Required actions.
1/ Retype a passage from the planning article, beginning at the words "The occupancy of" and stopping after "of Historic Interest.".
2/ According to the planning article, what kind of agreement would restrict occupancy of the dwelling to the applicant?
3/ Carry on the planning article from its final sentence.

Source document.
• • • • • • •

Applicant George Kelson owns the undeveloped land and wants to build the property because of a ‘need to house his family locally’.

The occupancy of the dwelling would be restricted to the applicant by a section 106 agreement.

The proposed building site is not within the Newport Conservation Area but is adjacent to the boundary. The nearby Bridge abutment, of the former (disused) bed of the Newport Shropshire Union Canal, is included in the Statutory List as being of Architectural of Historic Interest.

A council planning officer refused the plans, stating that building behind the existing row of houses on Bridge Terrace would be an ‘unacceptable form of back land development’.

They said: “The siting of a dwelling in this location would result in loss of green space which contributes positively to the character of the Conservation Area and setting of adjacent Listed Buildings and Scheduled Ancient Monument.”

The council also stated that insufficient information had been submitted about drainage and visibility from an access track.

The applicant disagrees with the reasons for refusal and has appealed the decision resulting in it being decided by a planning inspector.

• • • • • • •

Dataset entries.
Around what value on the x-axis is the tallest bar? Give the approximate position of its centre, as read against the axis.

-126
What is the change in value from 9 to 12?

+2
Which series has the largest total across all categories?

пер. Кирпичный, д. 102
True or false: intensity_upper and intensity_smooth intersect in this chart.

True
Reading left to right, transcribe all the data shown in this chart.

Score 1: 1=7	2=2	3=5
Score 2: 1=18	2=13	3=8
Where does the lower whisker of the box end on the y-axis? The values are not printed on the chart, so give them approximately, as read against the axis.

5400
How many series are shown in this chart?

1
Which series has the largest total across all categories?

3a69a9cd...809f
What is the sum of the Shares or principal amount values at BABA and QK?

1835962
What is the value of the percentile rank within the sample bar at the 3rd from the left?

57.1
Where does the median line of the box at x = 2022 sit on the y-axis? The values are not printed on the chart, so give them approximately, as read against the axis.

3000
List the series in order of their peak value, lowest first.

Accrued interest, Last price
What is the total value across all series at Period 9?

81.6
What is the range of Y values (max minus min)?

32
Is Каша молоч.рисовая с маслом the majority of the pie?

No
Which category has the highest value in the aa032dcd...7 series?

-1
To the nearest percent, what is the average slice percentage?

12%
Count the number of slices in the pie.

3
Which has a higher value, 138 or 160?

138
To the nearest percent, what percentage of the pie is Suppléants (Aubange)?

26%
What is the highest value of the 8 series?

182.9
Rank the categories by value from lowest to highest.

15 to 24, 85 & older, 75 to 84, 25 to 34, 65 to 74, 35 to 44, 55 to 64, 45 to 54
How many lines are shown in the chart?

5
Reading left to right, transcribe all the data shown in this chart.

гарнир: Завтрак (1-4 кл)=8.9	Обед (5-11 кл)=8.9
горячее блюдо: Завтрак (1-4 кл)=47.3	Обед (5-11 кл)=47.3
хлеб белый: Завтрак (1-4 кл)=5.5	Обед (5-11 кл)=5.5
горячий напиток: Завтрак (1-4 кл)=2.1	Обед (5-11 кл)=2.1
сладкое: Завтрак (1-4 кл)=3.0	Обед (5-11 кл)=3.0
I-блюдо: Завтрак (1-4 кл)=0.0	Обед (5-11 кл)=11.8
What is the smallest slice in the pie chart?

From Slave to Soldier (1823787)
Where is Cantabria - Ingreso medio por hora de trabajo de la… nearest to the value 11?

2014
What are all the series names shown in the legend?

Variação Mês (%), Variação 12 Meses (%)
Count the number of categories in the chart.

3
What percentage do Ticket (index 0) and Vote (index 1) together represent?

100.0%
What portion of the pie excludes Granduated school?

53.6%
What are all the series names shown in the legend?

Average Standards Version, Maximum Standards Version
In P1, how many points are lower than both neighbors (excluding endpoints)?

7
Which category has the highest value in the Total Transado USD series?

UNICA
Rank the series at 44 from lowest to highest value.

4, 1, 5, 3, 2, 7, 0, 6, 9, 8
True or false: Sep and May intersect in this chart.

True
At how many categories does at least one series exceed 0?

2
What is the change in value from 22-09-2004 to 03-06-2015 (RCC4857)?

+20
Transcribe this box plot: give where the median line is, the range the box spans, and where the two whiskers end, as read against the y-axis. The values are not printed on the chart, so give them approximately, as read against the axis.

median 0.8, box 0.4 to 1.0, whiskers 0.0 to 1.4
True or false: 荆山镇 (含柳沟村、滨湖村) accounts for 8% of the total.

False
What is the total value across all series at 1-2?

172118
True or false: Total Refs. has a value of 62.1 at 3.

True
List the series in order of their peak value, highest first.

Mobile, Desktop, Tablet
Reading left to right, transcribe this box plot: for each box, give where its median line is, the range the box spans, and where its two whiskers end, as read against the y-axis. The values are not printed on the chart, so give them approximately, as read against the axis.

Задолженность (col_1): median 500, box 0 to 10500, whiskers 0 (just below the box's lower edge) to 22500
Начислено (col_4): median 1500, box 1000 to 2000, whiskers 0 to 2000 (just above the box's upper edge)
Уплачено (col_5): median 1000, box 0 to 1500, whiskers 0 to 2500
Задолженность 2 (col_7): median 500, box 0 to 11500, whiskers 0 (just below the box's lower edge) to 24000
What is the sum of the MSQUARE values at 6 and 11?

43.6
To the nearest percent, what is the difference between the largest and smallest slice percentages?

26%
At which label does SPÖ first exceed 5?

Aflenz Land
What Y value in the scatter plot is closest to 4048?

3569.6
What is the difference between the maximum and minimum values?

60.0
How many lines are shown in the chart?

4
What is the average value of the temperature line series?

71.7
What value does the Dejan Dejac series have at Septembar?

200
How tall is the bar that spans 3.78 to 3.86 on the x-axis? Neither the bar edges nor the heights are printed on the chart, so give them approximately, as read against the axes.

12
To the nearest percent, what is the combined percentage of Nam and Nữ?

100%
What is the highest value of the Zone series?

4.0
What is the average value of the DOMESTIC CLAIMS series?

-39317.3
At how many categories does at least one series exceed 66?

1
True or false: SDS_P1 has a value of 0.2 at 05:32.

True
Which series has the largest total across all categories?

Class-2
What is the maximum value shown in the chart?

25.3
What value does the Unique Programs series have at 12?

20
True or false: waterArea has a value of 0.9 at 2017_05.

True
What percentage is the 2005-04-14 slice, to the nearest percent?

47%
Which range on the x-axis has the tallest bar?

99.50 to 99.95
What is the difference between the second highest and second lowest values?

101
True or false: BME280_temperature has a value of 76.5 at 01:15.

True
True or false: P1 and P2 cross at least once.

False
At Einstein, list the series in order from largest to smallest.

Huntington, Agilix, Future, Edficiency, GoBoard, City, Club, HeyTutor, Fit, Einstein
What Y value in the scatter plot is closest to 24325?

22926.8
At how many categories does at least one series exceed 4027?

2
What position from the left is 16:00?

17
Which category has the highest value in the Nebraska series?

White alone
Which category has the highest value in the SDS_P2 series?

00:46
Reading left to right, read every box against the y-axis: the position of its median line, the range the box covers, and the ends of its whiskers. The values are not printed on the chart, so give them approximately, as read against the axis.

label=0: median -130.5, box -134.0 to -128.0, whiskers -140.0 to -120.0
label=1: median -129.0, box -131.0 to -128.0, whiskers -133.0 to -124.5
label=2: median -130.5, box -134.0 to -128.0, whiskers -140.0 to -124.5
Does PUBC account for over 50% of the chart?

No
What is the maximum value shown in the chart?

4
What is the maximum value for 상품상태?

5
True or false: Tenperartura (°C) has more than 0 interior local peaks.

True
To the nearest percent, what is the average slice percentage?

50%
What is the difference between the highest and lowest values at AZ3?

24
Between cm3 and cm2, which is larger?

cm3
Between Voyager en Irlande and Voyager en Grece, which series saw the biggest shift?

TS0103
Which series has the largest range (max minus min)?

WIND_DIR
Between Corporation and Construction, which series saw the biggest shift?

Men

• • • • • • •

Exercise responses.
1/
The occupancy of the dwelling would be restricted to the applicant by a section 106 agreement.

The proposed building site is not within the Newport Conservation Area but is adjacent to the boundary. The nearby Bridge abutment, of the former (disused) bed of the Newport Shropshire Union Canal, is included in the Statutory List as being of Architectural of Historic Interest.

2/ A section 106 agreement.

3/
The appeal statement says that the operational land has a ‘long established’ and ‘regularly used access’ which serves other dwellings and uses.

They add that there is ‘uninterrupted vision’ in both directions ‘well in excess’ of the visibility required.

The appeal statement also states that the proposed property is designed to ‘harmonize with the conservation area’.

“The proposal for a single plot cannot have any greater impact on the frontage properties in my view given the applicants daily usage of the access and by others with similar rights which is the normal concern with back land development,” says the appeal statement.

“It is an odd suggestion that because the dwelling can be seen from the rear elevations of the frontage listed buildings this in itself will cause harm to their setting.

“The small-scale nature of the proposal which is designed to harmonize with the conservation area buildings through its vernacular detail and proportions combine with the spacious setting is intended to enhance the setting.”

The application adds that drainage details were included in their planning, design and access statement.